Кока молился, ругался, пьянствовал, чтобы этим наркозом хоть как-то снять тревогу и боль, бежал от самого себя, ночевал в самых неожиданных местах, терял силы и способность к минимальному сопротивлению. Ну а Маруся наша тем временем готовилась к решающему штурму Берлина и водружению знамени над рейхстагом. Несколько дней до вторника Маша почти на ела и довела себя до нужной кондиции: слабость и головокружения были теперь постоянными. Во вторник вызывались все участники готовящегося спектакля, было что-то вроде генеральной репетиции, так называемый черновой прогон. И Маша закрыла больничный лист и явилась в театр. И опять она была вся в черном. Не было теперь никакой белой отделки, другое черное платье было на ней, и черный шелковый шарф был обмотан вокруг шеи, подчеркивая смертельную бледность лица, осунувшегося лица, на котором выделялись, печально мерцая, огромные серые глаза. На репетицию пришел траур по безвременно погибшей любви, которой не дали разгореться и погасили злые люди…

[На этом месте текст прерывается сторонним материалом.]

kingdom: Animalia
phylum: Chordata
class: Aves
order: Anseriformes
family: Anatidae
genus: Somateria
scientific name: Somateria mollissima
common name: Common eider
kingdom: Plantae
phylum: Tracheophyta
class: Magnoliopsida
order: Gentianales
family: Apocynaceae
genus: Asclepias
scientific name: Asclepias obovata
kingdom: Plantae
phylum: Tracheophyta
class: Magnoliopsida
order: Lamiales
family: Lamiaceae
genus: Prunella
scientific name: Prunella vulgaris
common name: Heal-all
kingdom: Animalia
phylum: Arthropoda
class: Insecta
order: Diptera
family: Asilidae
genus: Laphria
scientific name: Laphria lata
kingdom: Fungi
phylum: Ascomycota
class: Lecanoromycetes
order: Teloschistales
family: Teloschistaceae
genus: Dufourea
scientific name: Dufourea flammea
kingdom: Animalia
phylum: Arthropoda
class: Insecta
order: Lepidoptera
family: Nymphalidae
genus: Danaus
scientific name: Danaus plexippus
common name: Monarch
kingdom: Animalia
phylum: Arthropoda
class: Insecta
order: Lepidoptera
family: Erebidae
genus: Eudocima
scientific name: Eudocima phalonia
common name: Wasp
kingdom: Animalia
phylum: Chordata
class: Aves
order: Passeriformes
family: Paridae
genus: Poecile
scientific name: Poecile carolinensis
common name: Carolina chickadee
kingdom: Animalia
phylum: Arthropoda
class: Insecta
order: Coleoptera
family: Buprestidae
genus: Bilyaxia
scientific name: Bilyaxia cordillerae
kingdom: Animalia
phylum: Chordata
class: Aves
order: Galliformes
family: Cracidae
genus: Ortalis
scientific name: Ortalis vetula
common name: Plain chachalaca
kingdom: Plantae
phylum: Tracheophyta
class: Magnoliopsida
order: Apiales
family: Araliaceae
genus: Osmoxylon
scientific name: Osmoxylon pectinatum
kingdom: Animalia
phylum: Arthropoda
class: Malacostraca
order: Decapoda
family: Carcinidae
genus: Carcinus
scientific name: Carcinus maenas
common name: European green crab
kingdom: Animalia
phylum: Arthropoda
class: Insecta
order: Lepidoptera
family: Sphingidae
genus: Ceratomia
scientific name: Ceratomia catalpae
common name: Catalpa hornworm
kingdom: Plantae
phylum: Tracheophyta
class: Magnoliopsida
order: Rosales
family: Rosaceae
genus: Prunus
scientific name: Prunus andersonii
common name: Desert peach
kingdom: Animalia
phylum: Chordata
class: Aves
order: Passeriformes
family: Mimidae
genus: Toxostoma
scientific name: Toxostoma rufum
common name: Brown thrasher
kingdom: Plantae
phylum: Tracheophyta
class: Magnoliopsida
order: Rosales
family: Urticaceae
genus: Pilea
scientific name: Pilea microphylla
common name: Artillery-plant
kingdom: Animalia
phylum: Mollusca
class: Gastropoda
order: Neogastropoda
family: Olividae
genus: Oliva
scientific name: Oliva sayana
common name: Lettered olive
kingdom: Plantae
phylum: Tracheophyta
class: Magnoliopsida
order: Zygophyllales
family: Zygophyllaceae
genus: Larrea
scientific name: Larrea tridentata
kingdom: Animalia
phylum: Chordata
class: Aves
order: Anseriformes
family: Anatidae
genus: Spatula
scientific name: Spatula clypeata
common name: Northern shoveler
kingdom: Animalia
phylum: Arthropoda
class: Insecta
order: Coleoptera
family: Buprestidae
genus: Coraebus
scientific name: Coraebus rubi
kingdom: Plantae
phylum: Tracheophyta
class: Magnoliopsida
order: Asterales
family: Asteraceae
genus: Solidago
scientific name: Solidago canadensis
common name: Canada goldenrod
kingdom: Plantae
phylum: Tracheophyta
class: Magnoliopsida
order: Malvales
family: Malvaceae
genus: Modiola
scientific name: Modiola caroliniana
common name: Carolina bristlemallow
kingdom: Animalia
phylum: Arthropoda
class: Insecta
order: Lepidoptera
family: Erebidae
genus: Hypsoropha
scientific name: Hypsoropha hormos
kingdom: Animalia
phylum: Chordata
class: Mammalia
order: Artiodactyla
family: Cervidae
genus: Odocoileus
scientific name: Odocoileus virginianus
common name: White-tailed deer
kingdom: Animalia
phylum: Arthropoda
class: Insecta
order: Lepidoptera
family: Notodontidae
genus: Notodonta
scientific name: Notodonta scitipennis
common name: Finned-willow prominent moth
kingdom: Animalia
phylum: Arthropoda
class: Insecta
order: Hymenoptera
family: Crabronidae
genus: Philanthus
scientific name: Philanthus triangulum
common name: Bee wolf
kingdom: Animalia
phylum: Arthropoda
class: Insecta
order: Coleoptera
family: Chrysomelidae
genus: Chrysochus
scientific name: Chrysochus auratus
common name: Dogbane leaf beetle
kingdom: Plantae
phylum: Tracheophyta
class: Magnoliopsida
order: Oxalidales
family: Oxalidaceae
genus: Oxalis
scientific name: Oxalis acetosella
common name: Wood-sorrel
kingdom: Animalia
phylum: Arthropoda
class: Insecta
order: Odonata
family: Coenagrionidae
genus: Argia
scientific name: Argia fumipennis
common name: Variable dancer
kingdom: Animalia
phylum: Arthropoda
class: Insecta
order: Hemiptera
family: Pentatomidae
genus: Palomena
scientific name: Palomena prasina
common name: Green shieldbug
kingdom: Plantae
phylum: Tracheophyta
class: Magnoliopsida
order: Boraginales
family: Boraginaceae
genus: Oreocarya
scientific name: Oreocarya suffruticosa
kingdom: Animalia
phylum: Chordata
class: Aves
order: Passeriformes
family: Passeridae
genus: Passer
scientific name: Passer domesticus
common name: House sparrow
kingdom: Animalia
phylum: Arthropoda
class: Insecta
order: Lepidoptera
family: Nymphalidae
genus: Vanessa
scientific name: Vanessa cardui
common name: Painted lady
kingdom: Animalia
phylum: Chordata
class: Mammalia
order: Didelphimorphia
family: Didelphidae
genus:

И едва только все собрались (а Кока опоздал, чуть все не испортив, да и как ему было не опоздать, если ехал он аж с Матвеевской от своего друга и однокурсника Боба, которого полночи заставлял с собой пить и не давал ему спать своими переживаниями и разными вариациями отношений с Машей), так вот, как только все собрались и герой с помятым лицом тоже, извиняясь за опоздание, вошел в зал; как только начали прогон, Маша, прямо на сцене, красиво упала в голодный обморок, потеряла сознание (правда, то, что это голодный обморок, знала только она). «Красиво упала» – это вовсе не значит, что прикидывалась, обморок был настоящим, и Маша все сделала для того, чтобы потерять сознание, когда будет нужно, а некрасиво упасть она просто не могла, природная грация этого никогда бы не позволила. Но в последнюю секунду перед отключением сознания, уже в падении она с неуместным в ее состоянии торжеством успела заметить: с каким лицом застыл Кока, как схватился за горло обеими руками!
В больнице и позднее
Вызвали «скорую». Те приехали, повозились над Машей, привели ее в чувство, покачали голавами, посовещались и все-таки увезли в больницу. Вскоре стало известно, что ее увезли сначала в какую-то обычную больницу с острым нервным истощением, очень низким давлением, слабым пульсом и прочим; выяснилось, что в ней едва теплилась жизнь. «Потеря интереса к жизни, вплоть до комы», как написано в одном медицинском справочнике. Но уже на следующий день верный и ничего не подозревающий, как всегда, Митричек перевез ее на Шаболовку, в клинику неврозов. Там, собственно, и было ей место, ибо именно невроз от большой любви и был ее основным сейчас заболеванием. А голодный обморок что! Она сейчас покушает; Митричек привезет чего-нибудь вкусненького, и она быстро восстановится. А вот Кока теперь – пусть мучается! Пусть знает, кого чуть не погубил; пусть его совесть загрызет, изверга!